Start of STORED DATA

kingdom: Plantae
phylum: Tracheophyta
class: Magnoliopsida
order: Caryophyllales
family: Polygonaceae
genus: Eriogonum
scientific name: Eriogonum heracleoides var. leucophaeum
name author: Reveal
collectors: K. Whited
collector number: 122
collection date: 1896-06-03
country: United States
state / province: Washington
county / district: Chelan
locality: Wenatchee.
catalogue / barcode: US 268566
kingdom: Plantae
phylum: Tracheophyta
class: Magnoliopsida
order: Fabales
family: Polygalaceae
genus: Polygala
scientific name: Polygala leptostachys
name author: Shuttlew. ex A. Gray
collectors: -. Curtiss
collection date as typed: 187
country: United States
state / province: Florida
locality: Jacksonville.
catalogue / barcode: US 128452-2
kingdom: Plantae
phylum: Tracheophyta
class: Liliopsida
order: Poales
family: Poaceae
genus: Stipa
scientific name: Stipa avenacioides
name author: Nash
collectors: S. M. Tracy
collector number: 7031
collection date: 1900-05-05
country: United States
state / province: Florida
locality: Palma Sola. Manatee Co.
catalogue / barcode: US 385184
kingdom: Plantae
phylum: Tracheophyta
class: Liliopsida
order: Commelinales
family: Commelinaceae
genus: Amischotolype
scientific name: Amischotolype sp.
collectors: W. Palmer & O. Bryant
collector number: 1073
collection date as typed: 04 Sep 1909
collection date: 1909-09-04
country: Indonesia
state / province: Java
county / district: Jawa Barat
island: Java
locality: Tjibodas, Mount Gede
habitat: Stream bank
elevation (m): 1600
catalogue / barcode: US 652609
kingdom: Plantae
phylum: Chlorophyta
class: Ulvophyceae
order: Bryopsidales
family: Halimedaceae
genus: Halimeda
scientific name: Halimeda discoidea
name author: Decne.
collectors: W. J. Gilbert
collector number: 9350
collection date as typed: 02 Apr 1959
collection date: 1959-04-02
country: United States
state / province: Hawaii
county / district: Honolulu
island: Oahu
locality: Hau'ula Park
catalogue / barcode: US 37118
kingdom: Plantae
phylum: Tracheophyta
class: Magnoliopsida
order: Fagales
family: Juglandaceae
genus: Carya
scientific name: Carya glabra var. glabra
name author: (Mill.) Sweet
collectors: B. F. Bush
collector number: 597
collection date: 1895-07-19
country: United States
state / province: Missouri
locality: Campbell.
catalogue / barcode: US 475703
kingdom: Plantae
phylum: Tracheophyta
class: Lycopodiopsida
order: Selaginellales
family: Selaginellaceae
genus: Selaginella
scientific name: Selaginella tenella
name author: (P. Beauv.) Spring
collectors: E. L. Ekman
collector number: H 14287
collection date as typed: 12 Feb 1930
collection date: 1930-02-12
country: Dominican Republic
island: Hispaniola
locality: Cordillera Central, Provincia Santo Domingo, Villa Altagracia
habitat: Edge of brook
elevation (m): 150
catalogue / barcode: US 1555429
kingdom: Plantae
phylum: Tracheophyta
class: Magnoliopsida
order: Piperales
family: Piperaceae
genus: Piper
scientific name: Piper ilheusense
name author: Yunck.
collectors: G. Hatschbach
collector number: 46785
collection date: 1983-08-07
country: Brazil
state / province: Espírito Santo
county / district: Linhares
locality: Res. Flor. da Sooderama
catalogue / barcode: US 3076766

End of STORED DATA

§ TASK TO COMPLETE: Rewrite every line of the records with "collectors" changed to "collected by" and everything else left unchanged.

§ EXERCISE SOLUTION:
kingdom: Plantae
phylum: Tracheophyta
class: Magnoliopsida
order: Caryophyllales
family: Polygonaceae
genus: Eriogonum
scientific name: Eriogonum heracleoides var. leucophaeum
name author: Reveal
collected by: K. Whited
collector number: 122
collection date: 1896-06-03
country: United States
state / province: Washington
county / district: Chelan
locality: Wenatchee.
catalogue / barcode: US 268566
kingdom: Plantae
phylum: Tracheophyta
class: Magnoliopsida
order: Fabales
family: Polygalaceae
genus: Polygala
scientific name: Polygala leptostachys
name author: Shuttlew. ex A. Gray
collected by: -. Curtiss
collection date as typed: 187
country: United States
state / province: Florida
locality: Jacksonville.
catalogue / barcode: US 128452-2
kingdom: Plantae
phylum: Tracheophyta
class: Liliopsida
order: Poales
family: Poaceae
genus: Stipa
scientific name: Stipa avenacioides
name author: Nash
collected by: S. M. Tracy
collector number: 7031
collection date: 1900-05-05
country: United States
state / province: Florida
locality: Palma Sola. Manatee Co.
catalogue / barcode: US 385184
kingdom: Plantae
phylum: Tracheophyta
class: Liliopsida
order: Commelinales
family: Commelinaceae
genus: Amischotolype
scientific name: Amischotolype sp.
collected by: W. Palmer & O. Bryant
collector number: 1073
collection date as typed: 04 Sep 1909
collection date: 1909-09-04
country: Indonesia
state / province: Java
county / district: Jawa Barat
island: Java
locality: Tjibodas, Mount Gede
habitat: Stream bank
elevation (m): 1600
catalogue / barcode: US 652609
kingdom: Plantae
phylum: Chlorophyta
class: Ulvophyceae
order: Bryopsidales
family: Halimedaceae
genus: Halimeda
scientific name: Halimeda discoidea
name author: Decne.
collected by: W. J. Gilbert
collector number: 9350
collection date as typed: 02 Apr 1959
collection date: 1959-04-02
country: United States
state / province: Hawaii
county / district: Honolulu
island: Oahu
locality: Hau'ula Park
catalogue / barcode: US 37118
kingdom: Plantae
phylum: Tracheophyta
class: Magnoliopsida
order: Fagales
family: Juglandaceae
genus: Carya
scientific name: Carya glabra var. glabra
name author: (Mill.) Sweet
collected by: B. F. Bush
collector number: 597
collection date: 1895-07-19
country: United States
state / province: Missouri
locality: Campbell.
catalogue / barcode: US 475703
kingdom: Plantae
phylum: Tracheophyta
class: Lycopodiopsida
order: Selaginellales
family: Selaginellaceae
genus: Selaginella
scientific name: Selaginella tenella
name author: (P. Beauv.) Spring
collected by: E. L. Ekman
collector number: H 14287
collection date as typed: 12 Feb 1930
collection date: 1930-02-12
country: Dominican Republic
island: Hispaniola
locality: Cordillera Central, Provincia Santo Domingo, Villa Altagracia
habitat: Edge of brook
elevation (m): 150
catalogue / barcode: US 1555429
kingdom: Plantae
phylum: Tracheophyta
class: Magnoliopsida
order: Piperales
family: Piperaceae
genus: Piper
scientific name: Piper ilheusense
name author: Yunck.
collected by: G. Hatschbach
collector number: 46785
collection date: 1983-08-07
country: Brazil
state / province: Espírito Santo
county / district: Linhares
locality: Res. Flor. da Sooderama
catalogue / barcode: US 3076766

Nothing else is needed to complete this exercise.